((

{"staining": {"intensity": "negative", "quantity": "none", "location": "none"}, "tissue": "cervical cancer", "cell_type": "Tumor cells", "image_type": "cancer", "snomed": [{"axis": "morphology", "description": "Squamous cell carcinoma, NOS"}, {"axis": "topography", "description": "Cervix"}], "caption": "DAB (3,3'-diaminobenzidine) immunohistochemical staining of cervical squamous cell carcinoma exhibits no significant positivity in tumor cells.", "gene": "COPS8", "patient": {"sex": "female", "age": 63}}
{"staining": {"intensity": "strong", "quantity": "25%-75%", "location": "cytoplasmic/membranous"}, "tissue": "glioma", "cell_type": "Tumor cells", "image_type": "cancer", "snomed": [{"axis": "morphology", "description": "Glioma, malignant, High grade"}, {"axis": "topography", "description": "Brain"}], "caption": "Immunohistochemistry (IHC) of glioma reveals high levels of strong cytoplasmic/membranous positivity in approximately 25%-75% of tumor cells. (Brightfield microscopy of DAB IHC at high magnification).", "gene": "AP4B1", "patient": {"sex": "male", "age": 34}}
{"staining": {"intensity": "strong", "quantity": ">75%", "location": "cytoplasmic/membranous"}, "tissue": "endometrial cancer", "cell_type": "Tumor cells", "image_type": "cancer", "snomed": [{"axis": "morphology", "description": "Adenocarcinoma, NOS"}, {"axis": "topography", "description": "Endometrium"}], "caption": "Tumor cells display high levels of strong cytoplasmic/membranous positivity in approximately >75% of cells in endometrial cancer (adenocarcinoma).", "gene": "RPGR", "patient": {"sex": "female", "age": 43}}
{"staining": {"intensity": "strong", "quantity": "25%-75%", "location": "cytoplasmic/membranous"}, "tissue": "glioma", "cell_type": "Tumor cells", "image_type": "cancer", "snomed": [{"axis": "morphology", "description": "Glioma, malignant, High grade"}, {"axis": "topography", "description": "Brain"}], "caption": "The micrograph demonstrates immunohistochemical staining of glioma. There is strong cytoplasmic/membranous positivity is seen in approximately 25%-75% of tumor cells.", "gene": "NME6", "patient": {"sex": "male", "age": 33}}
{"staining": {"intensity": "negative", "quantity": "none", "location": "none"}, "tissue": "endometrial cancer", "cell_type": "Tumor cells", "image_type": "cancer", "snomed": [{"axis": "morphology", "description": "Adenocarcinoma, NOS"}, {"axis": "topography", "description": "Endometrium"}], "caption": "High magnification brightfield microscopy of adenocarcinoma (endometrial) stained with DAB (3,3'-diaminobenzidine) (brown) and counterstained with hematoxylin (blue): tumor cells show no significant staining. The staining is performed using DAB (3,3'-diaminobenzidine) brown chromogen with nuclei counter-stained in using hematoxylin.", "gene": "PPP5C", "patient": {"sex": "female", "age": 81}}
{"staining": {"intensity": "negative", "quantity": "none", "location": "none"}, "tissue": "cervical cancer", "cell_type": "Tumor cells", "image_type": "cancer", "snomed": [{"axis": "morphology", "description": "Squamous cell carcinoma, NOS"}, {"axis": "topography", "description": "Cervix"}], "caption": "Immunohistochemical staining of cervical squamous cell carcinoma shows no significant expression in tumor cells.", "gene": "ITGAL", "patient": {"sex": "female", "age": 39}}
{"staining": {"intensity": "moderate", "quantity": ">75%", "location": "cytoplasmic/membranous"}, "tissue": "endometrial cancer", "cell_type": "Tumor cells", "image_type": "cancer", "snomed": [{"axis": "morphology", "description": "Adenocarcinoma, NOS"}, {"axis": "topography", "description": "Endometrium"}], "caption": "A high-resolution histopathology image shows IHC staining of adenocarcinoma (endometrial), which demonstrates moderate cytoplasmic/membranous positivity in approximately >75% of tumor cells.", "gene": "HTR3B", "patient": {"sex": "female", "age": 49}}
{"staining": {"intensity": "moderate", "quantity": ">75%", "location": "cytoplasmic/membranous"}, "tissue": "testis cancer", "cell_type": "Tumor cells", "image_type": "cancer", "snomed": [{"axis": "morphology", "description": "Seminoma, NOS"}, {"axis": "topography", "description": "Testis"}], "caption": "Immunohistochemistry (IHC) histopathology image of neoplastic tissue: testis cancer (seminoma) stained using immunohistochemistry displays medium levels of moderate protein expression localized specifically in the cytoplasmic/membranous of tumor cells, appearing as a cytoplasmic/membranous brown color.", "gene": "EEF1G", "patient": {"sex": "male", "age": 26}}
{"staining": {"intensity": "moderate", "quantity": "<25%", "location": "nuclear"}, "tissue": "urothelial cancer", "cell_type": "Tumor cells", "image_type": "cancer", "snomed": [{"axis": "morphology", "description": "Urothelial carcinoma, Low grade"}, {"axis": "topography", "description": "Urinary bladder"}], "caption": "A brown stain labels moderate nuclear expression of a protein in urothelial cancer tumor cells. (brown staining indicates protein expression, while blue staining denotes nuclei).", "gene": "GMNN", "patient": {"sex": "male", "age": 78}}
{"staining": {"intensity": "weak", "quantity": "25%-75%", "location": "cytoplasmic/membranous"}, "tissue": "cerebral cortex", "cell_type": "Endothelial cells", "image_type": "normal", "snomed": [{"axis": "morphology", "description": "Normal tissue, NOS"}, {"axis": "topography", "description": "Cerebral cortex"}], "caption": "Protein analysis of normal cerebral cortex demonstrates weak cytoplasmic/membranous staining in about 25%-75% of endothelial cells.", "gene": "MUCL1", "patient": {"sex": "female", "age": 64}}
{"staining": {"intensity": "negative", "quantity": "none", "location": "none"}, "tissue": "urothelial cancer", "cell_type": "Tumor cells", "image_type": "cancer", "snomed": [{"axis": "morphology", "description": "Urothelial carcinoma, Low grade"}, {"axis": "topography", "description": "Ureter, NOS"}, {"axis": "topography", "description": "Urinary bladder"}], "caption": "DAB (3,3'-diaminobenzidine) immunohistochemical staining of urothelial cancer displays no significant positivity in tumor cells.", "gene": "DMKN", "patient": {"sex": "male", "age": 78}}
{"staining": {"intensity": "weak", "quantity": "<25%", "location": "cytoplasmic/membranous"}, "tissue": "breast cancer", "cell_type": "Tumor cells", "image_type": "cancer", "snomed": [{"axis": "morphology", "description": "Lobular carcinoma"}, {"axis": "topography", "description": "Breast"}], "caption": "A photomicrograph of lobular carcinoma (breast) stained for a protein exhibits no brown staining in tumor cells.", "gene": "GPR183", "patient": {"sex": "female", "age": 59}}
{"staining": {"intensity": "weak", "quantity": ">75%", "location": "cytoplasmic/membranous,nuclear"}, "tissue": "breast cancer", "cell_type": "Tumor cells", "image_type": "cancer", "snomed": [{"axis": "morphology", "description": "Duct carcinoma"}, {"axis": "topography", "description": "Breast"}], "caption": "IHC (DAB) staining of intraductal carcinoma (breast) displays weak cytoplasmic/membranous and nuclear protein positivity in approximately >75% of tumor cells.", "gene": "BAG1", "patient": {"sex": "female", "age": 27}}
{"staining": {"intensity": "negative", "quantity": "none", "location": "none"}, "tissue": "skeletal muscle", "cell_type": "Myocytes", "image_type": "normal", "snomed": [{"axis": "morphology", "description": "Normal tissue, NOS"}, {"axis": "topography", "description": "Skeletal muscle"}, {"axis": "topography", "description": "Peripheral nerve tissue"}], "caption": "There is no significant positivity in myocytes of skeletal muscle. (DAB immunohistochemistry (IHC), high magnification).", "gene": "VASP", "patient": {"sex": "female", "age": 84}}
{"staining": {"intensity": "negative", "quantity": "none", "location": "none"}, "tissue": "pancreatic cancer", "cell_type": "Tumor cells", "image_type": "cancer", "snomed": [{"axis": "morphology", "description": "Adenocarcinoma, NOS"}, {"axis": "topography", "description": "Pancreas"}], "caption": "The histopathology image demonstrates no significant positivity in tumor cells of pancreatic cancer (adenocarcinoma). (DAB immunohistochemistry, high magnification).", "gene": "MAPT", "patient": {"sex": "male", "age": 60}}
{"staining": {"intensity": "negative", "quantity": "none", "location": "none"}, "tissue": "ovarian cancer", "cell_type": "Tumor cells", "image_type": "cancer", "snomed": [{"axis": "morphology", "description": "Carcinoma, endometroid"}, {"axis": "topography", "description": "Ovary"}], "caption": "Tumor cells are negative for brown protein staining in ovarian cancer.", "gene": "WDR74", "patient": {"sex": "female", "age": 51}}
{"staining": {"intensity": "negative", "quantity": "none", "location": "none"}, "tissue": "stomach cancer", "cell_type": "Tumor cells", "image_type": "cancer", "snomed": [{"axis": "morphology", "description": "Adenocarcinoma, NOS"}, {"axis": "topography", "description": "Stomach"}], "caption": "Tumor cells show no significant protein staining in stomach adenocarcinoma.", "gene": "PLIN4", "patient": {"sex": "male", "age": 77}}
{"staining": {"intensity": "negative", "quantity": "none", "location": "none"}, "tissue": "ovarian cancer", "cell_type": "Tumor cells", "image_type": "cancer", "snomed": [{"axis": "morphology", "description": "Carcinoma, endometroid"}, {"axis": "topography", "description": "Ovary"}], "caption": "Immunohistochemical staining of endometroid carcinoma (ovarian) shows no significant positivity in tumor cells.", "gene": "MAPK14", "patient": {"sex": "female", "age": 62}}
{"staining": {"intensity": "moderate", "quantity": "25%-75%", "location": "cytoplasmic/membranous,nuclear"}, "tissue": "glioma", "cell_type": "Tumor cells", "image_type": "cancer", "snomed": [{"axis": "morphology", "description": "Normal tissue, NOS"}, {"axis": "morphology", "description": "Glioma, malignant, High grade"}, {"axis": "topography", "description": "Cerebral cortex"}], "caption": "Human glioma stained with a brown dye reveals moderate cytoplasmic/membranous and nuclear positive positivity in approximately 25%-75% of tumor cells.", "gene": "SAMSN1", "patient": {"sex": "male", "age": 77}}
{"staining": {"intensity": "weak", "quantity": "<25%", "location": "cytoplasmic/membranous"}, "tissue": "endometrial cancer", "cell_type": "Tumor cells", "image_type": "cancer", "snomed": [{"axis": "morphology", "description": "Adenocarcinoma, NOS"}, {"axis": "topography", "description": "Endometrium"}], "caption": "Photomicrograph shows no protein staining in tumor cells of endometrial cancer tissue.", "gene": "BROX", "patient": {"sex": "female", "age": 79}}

))

TASK OBJECTIVE: Each line of the records above, from the first through the one containing "(IHC) of glioma", is to be retyped exactly; no other line belongs.

REPLY:
{"staining": {"intensity": "negative", "quantity": "none", "location": "none"}, "tissue": "cervical cancer", "cell_type": "Tumor cells", "image_type": "cancer", "snomed": [{"axis": "morphology", "description": "Squamous cell carcinoma, NOS"}, {"axis": "topography", "description": "Cervix"}], "caption": "DAB (3,3'-diaminobenzidine) immunohistochemical staining of cervical squamous cell carcinoma exhibits no significant positivity in tumor cells.", "gene": "COPS8", "patient": {"sex": "female", "age": 63}}
{"staining": {"intensity": "strong", "quantity": "25%-75%", "location": "cytoplasmic/membranous"}, "tissue": "glioma", "cell_type": "Tumor cells", "image_type": "cancer", "snomed": [{"axis": "morphology", "description": "Glioma, malignant, High grade"}, {"axis": "topography", "description": "Brain"}], "caption": "Immunohistochemistry (IHC) of glioma reveals high levels of strong cytoplasmic/membranous positivity in approximately 25%-75% of tumor cells. (Brightfield microscopy of DAB IHC at high magnification).", "gene": "AP4B1", "patient": {"sex": "male", "age": 34}}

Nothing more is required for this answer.